An energy management system to schedule the optimal participation to electricity markets and a statistical analysis of the bidding strategies over long time horizons

This paper presents a tool that allows to perform an ex-ante estimation of the profitability to participate to the electric energy and service markets for a microgrid or a polygeneration power plant. The tool is the evolution of an Energy Management System (EMS) previously developed by the University of Genoa and Renantis Solutions Srl. Constraints are added to the original EMS to model the Ancillary Service Market (ASM) and Day Ahead Market (DAM) mechanisms in the framework of a planning tool that allows to get estimates of the microgrid/ plant costs and revenues over a long-time horizon. As the market outcome strongly depends on the Transmission System Operator (TSO) acceptance/rejection of bids and offers, a statistical approach is proposed. The optimization process is split in two steps: the first one optimally dispatches the energy units and proposes DAM offers and ASM bid and offers over a specified time horizon. Then, a Monte Carlo method is launched; at each extraction the TSO acceptance/rejection of each ASM bid and offer is simulated and there is a second step of optimization in which the energy sources are optimally re-dispatched to meet the bidding program and so to avoid imbalance power exchange that would increase the energy cost. The cost/revenue is thus computed at each extraction. The result is the probability density function of the costs/revenues that allows to estimate the profitability of the participation to the electricity markets. One test performed on a real microgrid shows that the computational time needed to complete one iteration related to a time horizon of one month is approximately 20 s.

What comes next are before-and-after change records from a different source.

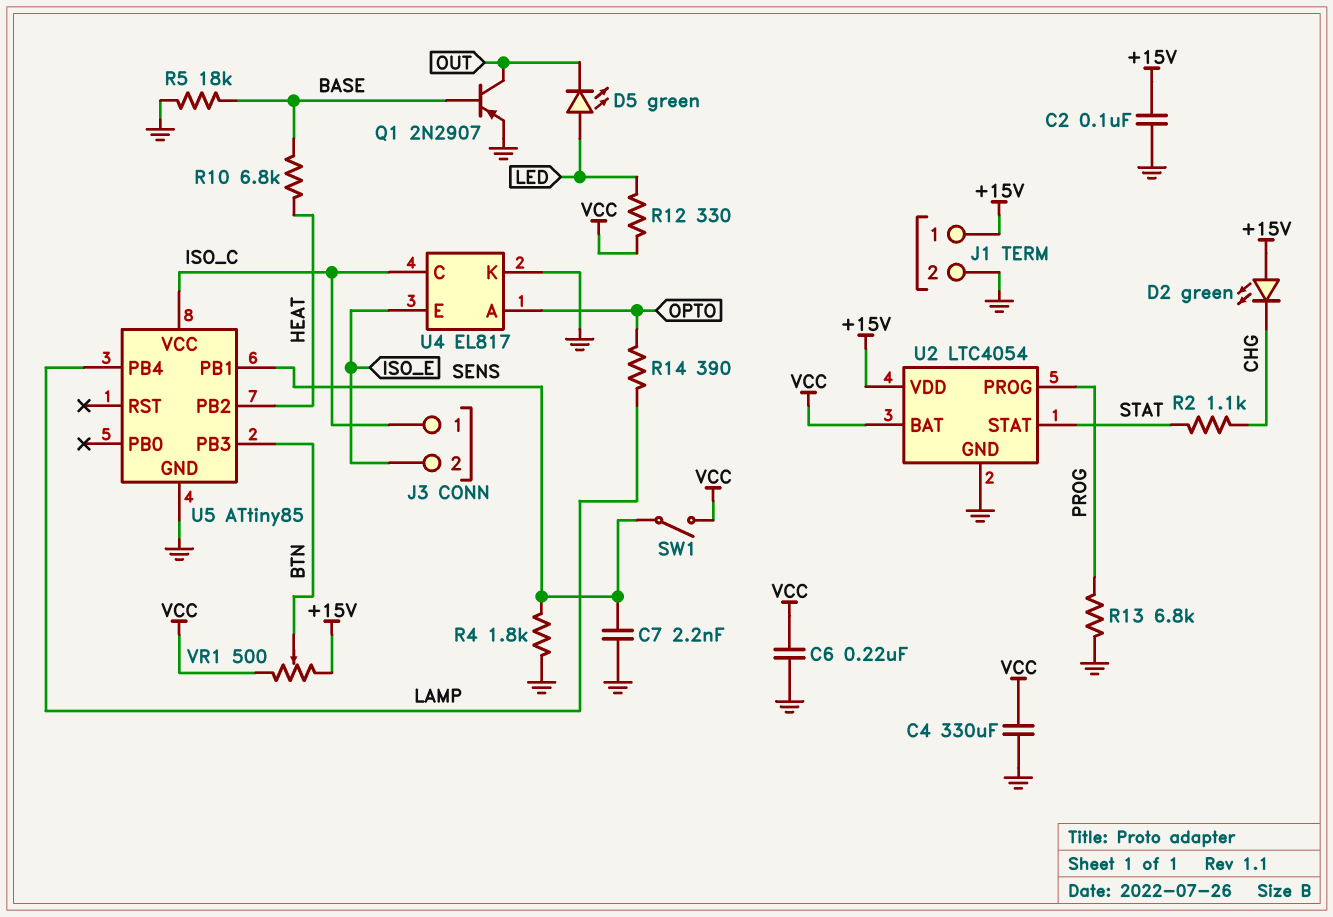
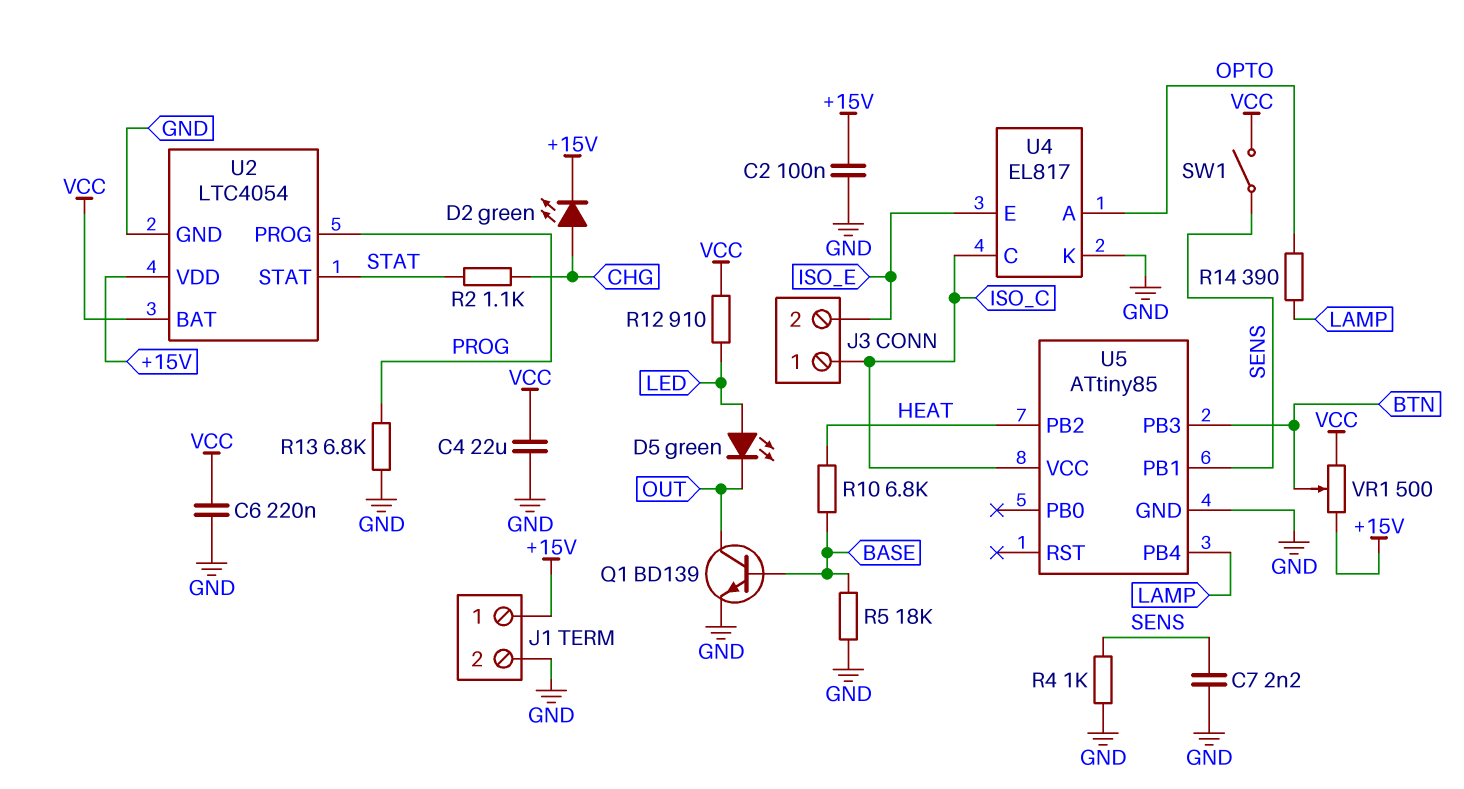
C4: 330uF (GND, VCC) -> 22uF (GND, VCC)
D2: LED green (A +15V, K CHG) -> LED green (A CHG, K +15V)
Q1: PNP 2N2907 (B BASE, C OUT, E GND) -> NPN BD139 (B BASE, C OUT, E GND)
R4: 1.8k (GND, SENS) -> 1k (GND, SENS)
R12: 330 (LED, VCC) -> 910 (LED, VCC)

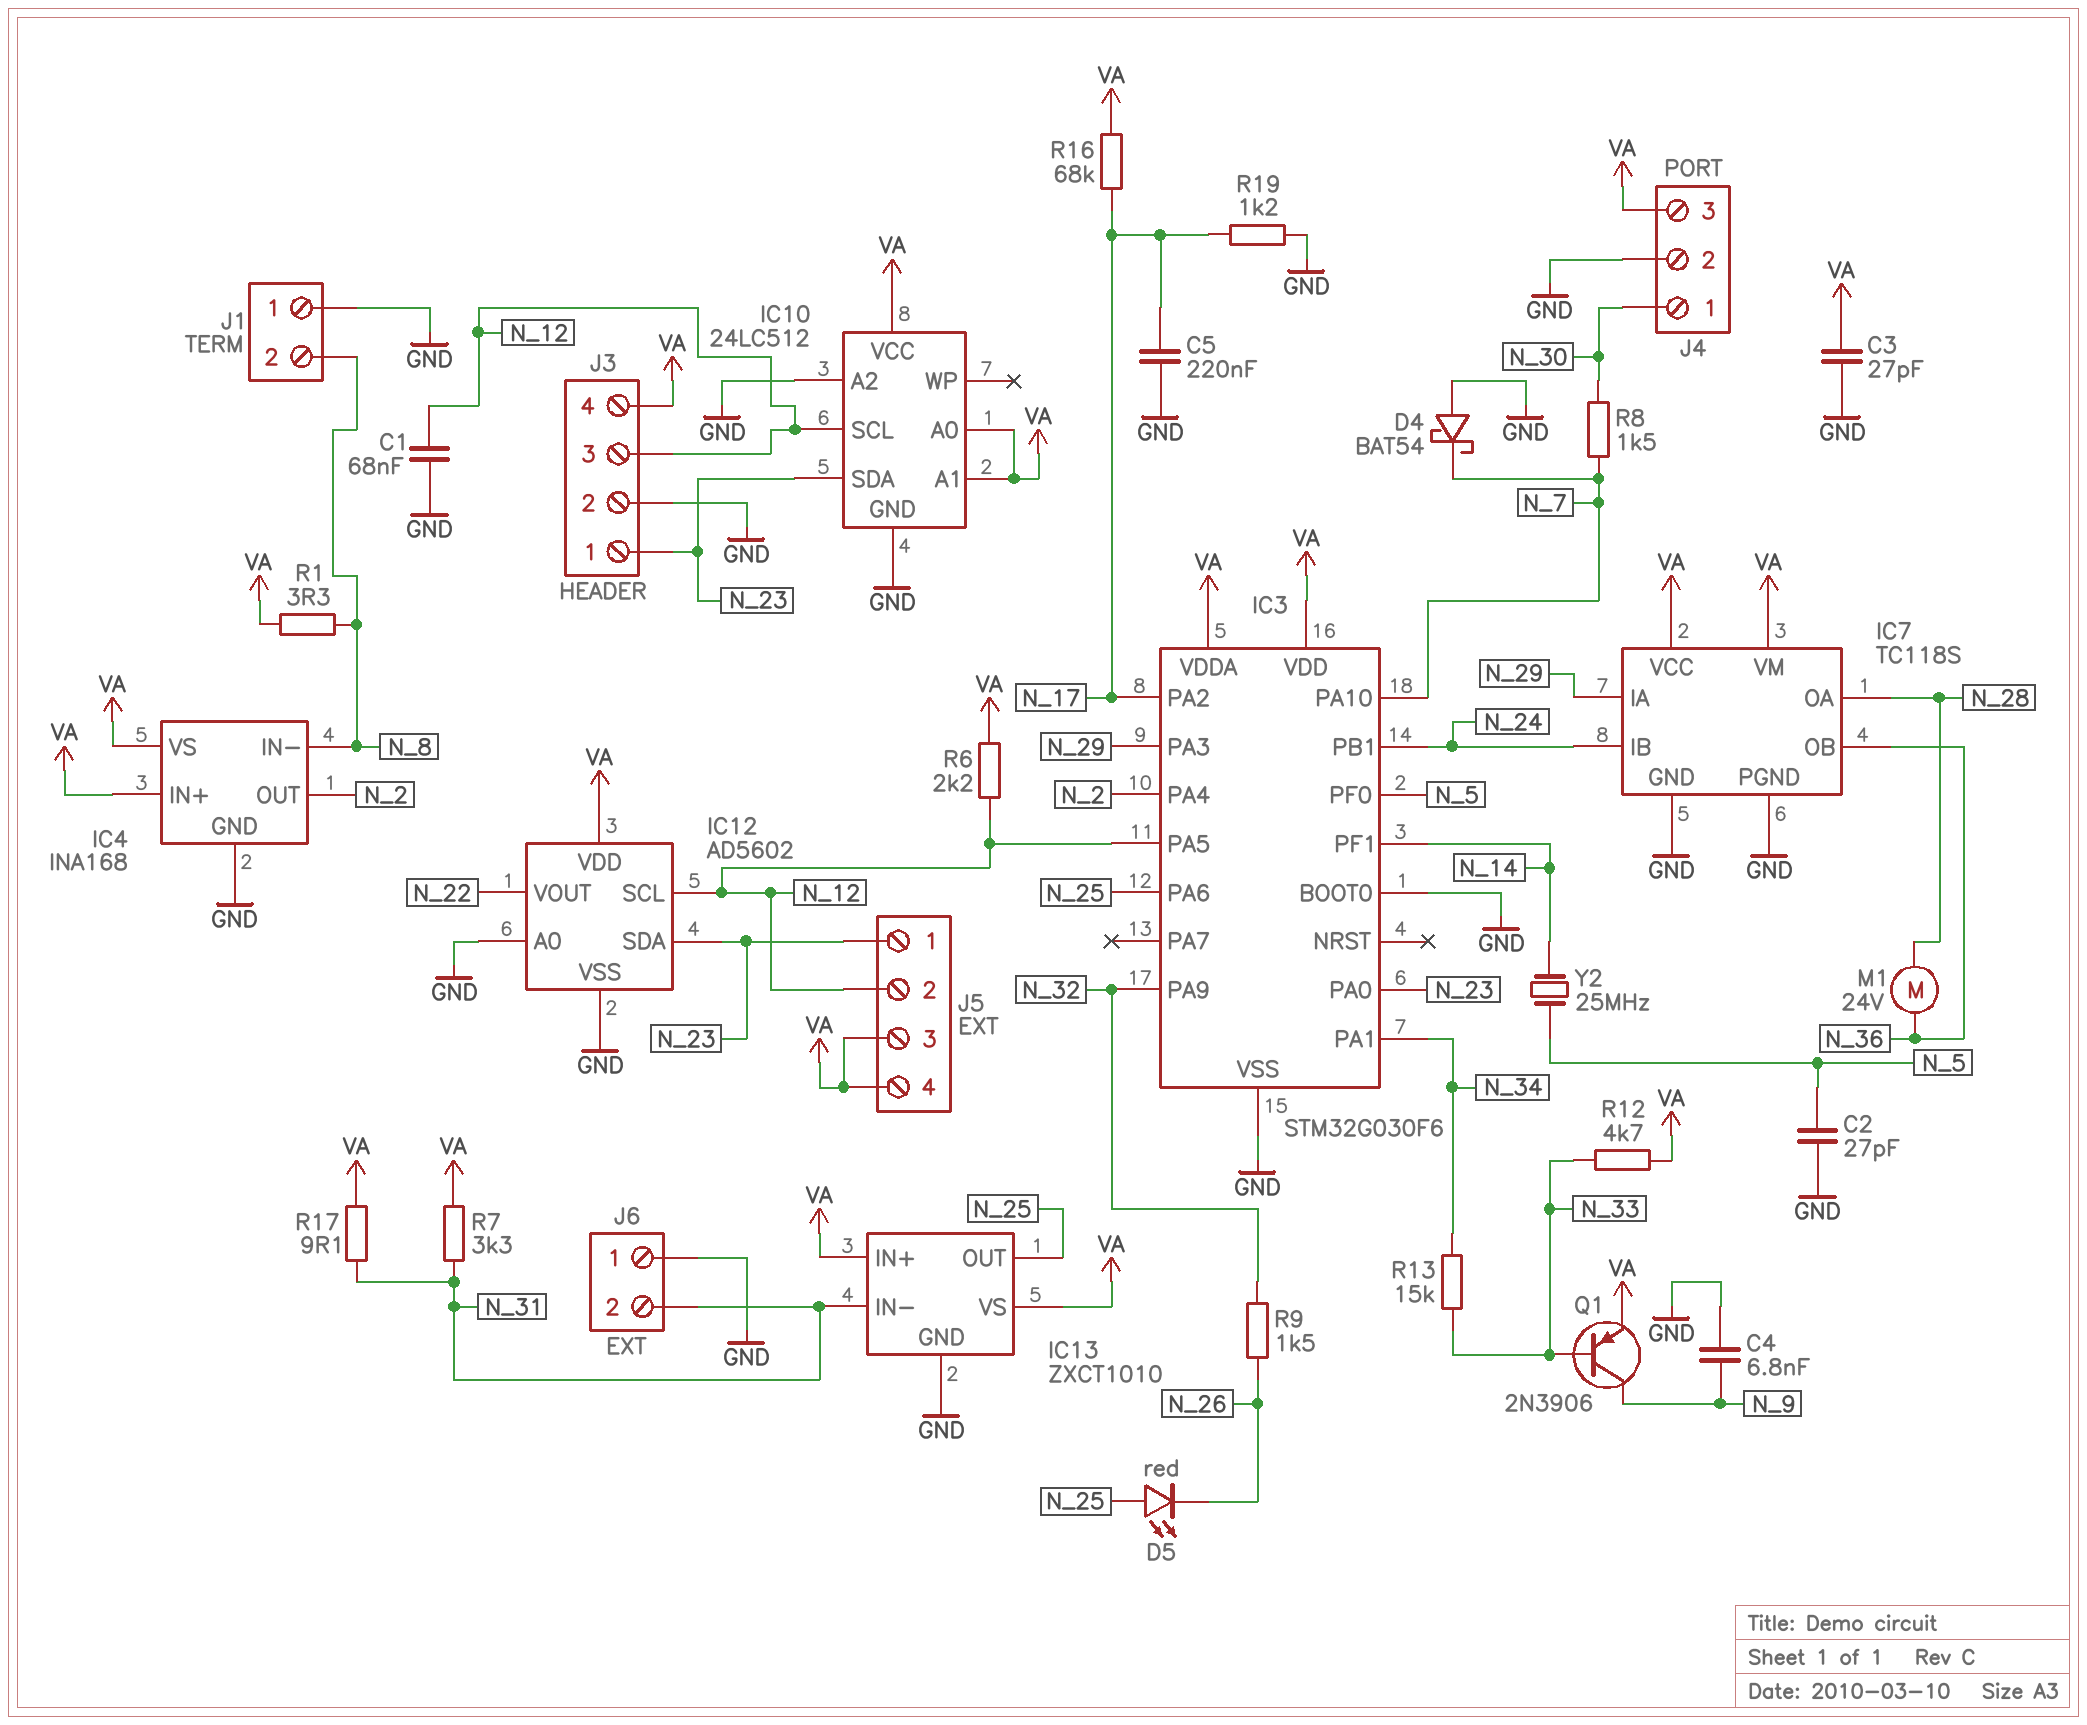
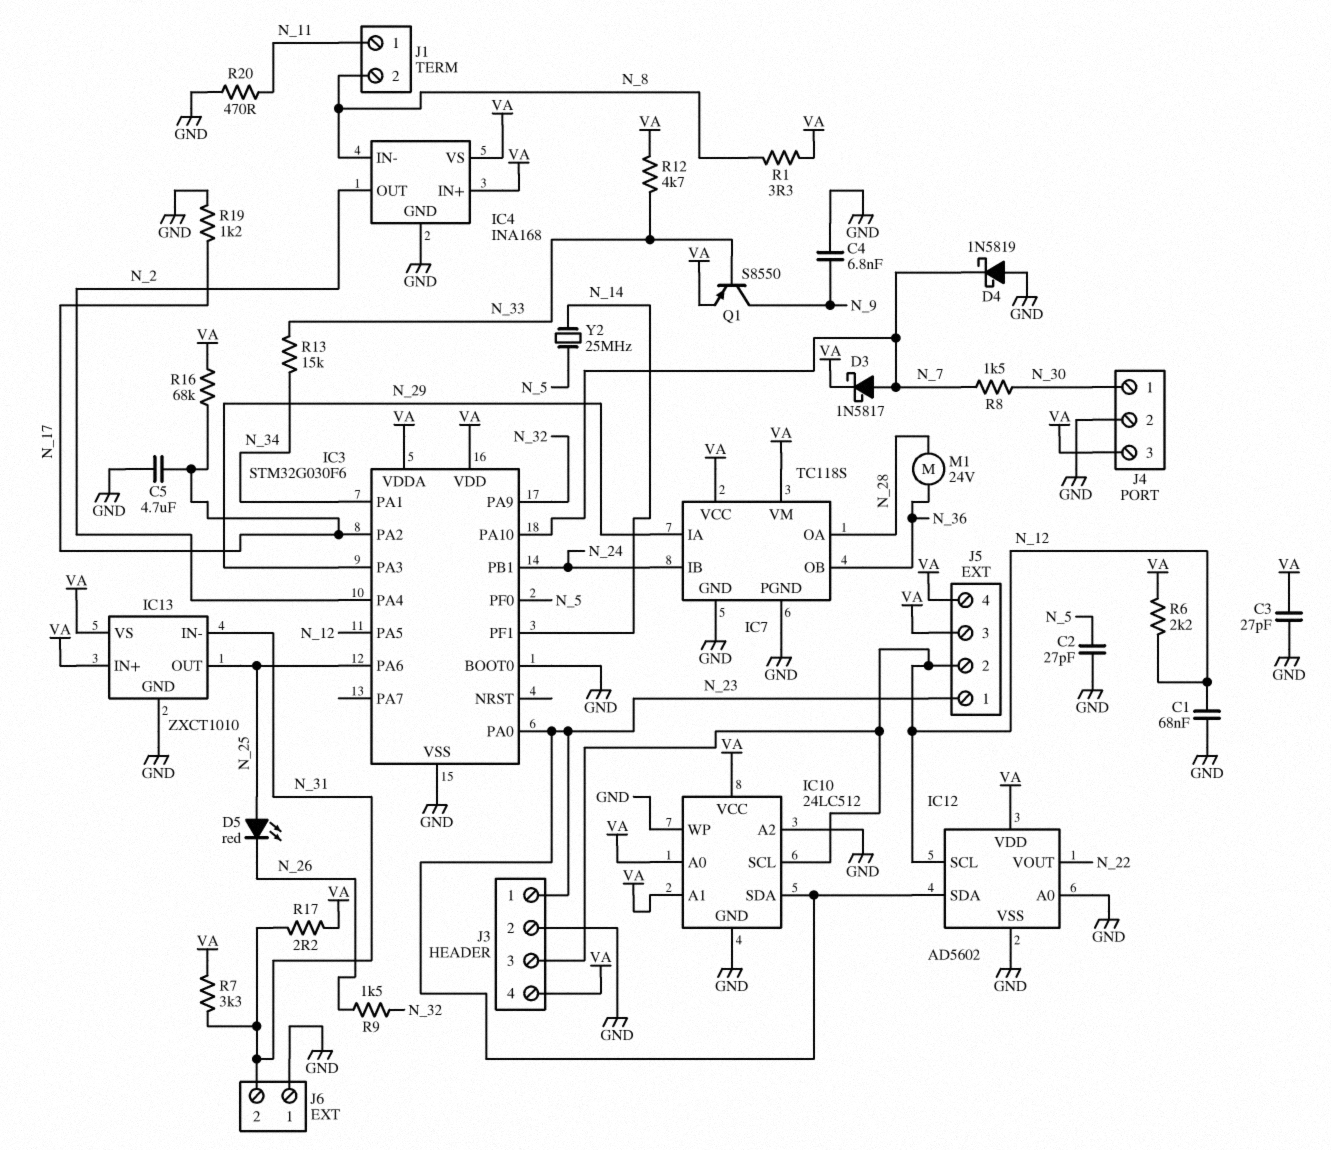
C5: 220nF (GND, N_17) -> 4.7uF (GND, N_17)
D3: none -> schottky 1N5817 (A N_7, K VA)
D4: schottky BAT54 (A GND, K N_7) -> schottky 1N5819 (A GND, K N_7)
IC10 pin WP: none -> GND
J1 pin 1: GND -> N_11
Q1: PNP 2N3906 (B N_33, C N_9, E VA) -> PNP S8550 (B N_33, C N_9, E VA)
R17: 9.1 (N_31, VA) -> 2.2 (N_31, VA)
R20: none -> 470 (GND, N_11)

Moreover, the comparison of the outcomes with two independent launches to define the set of bids and offers to be accepted in ASM demonstrates that the statistical analysis allows to avoid misleading conclusions on the costs/revenues. Consequently, the fact that the developed EMS allows to perform a statistical analysis in a reasonable time enables the possibility of comparing multiple scenarios and gives an indication related to the range of cost/revenues in which the microgrid/plant may incur. Finally, the computational efficiency of the proposed approach allows to conclude that the developed EMS is appropriate to perform a long-time horizon (of the order of magnitude of years) analysis and, at the same time, allows to model all the involved components with a high level of details.